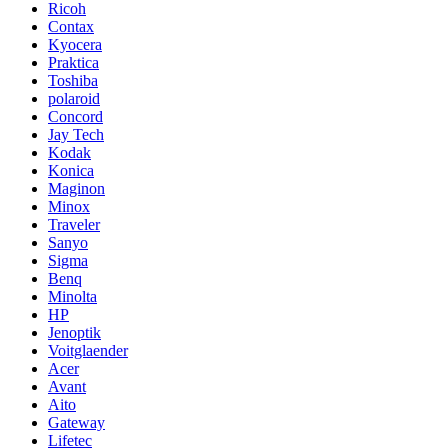
Ricoh
Contax
Kyocera
Praktica
Toshiba
polaroid
Concord
Jay Tech
Kodak
Konica
Maginon
Minox
Traveler
Sanyo
Sigma
Benq
Minolta
HP
Jenoptik
Voitglaender
Acer
Avant
Aito
Gateway
Lifetec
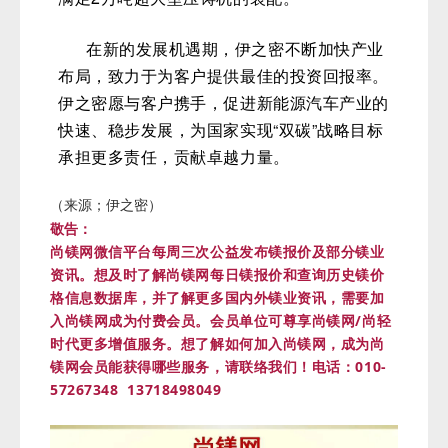
在厂房高度、跨度上都有加码。未来，厂房可
满足2万吨超大型压铸机的装配。
在新的发展机遇期，伊之密不断加快产业
布局，致力于为客户提供最佳的投资回报率。
伊之密愿与客户携手，促进新能源汽车产业的
快速、稳步发展，为国家实现“双碳”战略目标
承担更多责任，贡献卓越力量。
（来源；伊之密）
敬告：
尚镁网微信平台每周三次公益发布镁报价及部分镁业
资讯。想及时了解尚镁网每日镁报价和查询历史镁价
格信息数据库，并了解更多国内外镁业资讯，需要加
入尚镁网成为付费会员。会员单位可尊享尚镁网/尚轻
时代更多增值服务。
想了解如何加入尚镁网，成为尚
镁网会员能获得哪些服务，请联络我们！
电话：010-
57267348 13718498049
□ □ □ □
ABOUT THIS TASK:
Transcribe the entries above word for word, but leave every picture out of your copy.

TASK ANSWER:
Ricoh
Contax
Kyocera
Praktica
Toshiba
polaroid
Concord
Jay Tech
Kodak
Konica
Maginon
Minox
Traveler
Sanyo
Sigma
Benq
Minolta
HP
Jenoptik
Voitglaender
Acer
Avant
Aito
Gateway
Lifetec
在厂房高度、跨度上都有加码。未来，厂房可
满足2万吨超大型压铸机的装配。
在新的发展机遇期，伊之密不断加快产业
布局，致力于为客户提供最佳的投资回报率。
伊之密愿与客户携手，促进新能源汽车产业的
快速、稳步发展，为国家实现“双碳”战略目标
承担更多责任，贡献卓越力量。
（来源；伊之密）
敬告：
尚镁网微信平台每周三次公益发布镁报价及部分镁业
资讯。想及时了解尚镁网每日镁报价和查询历史镁价
格信息数据库，并了解更多国内外镁业资讯，需要加
入尚镁网成为付费会员。会员单位可尊享尚镁网/尚轻
时代更多增值服务。
想了解如何加入尚镁网，成为尚
镁网会员能获得哪些服务，请联络我们！
电话：010-
57267348 13718498049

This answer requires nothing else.